### [Exercise data]
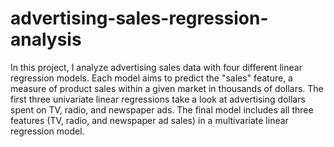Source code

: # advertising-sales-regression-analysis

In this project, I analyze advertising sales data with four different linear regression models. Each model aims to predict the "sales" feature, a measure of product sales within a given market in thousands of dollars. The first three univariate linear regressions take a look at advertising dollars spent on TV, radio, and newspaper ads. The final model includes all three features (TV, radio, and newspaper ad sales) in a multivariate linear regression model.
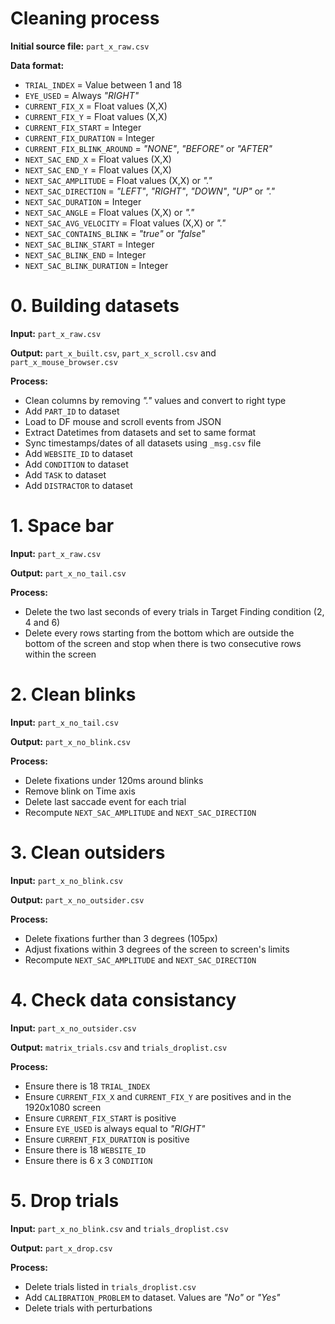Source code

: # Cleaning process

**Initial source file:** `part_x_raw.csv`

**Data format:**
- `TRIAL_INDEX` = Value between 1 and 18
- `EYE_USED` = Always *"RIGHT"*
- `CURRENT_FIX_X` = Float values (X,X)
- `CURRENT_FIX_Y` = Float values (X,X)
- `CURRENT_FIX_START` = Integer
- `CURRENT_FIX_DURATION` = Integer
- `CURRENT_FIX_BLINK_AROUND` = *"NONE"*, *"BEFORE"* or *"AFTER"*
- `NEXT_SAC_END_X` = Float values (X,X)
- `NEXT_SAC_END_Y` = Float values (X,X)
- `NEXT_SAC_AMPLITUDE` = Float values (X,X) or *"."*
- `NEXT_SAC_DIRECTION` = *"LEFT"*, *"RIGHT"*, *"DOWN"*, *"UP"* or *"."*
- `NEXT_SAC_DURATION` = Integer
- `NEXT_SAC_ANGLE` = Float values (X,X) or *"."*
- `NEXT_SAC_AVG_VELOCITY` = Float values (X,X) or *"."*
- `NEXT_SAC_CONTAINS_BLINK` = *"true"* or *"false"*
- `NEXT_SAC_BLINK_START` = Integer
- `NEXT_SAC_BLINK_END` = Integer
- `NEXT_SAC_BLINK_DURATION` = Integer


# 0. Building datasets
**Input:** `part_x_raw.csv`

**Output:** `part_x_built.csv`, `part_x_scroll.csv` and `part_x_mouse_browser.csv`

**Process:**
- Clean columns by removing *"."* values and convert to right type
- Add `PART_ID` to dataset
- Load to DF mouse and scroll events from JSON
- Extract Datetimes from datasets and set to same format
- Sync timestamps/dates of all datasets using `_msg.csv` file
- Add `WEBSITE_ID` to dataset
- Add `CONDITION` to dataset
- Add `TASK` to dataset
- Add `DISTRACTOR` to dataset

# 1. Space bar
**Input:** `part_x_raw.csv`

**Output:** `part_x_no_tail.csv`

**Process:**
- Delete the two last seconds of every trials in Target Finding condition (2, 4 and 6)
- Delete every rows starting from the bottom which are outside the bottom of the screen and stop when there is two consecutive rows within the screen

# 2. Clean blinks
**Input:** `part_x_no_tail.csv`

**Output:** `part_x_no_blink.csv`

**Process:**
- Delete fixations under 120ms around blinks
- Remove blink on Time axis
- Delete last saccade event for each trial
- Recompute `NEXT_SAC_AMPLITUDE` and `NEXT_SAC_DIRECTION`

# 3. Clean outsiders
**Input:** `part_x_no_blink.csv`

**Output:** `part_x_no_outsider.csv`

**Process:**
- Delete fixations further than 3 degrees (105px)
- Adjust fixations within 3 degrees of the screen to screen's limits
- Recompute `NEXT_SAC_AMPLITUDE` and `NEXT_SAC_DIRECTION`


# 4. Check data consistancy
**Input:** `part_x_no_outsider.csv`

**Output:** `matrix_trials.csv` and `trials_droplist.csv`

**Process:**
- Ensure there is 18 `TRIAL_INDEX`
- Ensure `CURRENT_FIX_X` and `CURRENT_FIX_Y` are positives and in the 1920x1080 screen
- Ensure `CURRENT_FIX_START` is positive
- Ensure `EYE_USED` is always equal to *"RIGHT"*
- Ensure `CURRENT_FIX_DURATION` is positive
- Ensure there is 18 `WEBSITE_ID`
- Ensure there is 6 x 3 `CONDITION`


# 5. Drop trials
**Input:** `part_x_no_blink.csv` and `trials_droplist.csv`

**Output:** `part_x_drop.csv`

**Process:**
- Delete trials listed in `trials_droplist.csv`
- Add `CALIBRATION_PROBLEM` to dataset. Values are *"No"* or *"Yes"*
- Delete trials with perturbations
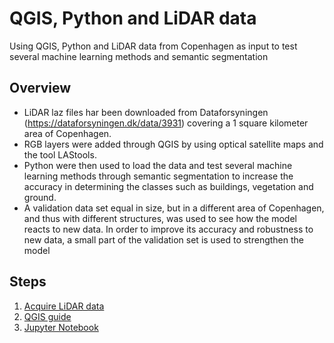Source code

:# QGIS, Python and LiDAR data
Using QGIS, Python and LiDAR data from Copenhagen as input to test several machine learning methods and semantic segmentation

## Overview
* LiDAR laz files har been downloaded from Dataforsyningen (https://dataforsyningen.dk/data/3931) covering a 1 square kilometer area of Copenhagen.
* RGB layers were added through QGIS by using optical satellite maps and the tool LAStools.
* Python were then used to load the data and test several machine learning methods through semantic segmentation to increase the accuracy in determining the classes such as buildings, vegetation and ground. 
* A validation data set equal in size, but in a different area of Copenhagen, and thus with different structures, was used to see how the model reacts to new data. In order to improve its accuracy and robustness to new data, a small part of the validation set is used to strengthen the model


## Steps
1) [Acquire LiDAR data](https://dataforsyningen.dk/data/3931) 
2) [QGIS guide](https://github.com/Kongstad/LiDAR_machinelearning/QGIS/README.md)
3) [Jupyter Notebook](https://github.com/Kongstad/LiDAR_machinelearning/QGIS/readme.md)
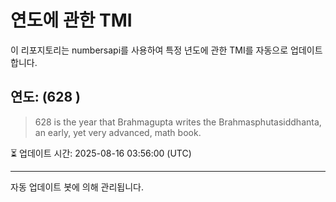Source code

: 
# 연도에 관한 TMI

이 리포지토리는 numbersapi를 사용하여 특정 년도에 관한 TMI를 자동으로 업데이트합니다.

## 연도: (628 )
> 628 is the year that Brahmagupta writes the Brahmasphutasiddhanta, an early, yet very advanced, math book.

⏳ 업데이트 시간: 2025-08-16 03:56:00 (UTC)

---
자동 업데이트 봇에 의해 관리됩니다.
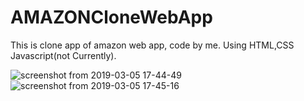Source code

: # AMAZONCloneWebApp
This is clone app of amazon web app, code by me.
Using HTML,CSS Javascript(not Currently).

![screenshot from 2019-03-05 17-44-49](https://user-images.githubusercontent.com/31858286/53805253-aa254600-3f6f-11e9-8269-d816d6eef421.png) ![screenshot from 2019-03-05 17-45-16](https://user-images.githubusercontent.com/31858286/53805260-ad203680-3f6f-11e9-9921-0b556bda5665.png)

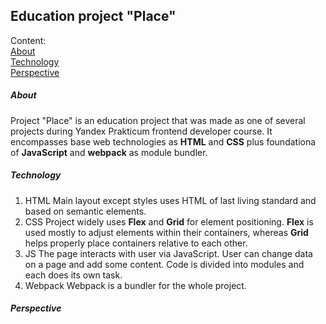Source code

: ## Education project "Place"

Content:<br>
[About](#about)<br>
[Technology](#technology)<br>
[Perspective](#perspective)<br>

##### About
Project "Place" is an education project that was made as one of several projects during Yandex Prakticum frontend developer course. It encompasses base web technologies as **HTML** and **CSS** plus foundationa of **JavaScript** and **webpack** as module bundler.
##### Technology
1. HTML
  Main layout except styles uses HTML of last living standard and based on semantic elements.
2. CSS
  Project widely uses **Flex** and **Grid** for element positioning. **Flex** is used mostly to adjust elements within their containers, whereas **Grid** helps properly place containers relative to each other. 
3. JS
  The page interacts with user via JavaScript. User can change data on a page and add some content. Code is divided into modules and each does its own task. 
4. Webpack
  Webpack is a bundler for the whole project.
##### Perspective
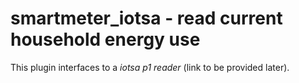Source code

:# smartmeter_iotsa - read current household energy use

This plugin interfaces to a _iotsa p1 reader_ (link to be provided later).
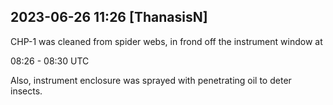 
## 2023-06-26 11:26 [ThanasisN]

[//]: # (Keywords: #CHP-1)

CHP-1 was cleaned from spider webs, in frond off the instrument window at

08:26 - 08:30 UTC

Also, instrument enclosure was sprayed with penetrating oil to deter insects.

### [What the exercise asks]
Starting at the line that contains "area of Copenhagen." and stopping after the line that contains "the tool LAStools.", write out every line exactly as it appears above, and no other line.

### [Your solution]
* LiDAR laz files har been downloaded from Dataforsyningen (https://dataforsyningen.dk/data/3931) covering a 1 square kilometer area of Copenhagen.
* RGB layers were added through QGIS by using optical satellite maps and the tool LAStools.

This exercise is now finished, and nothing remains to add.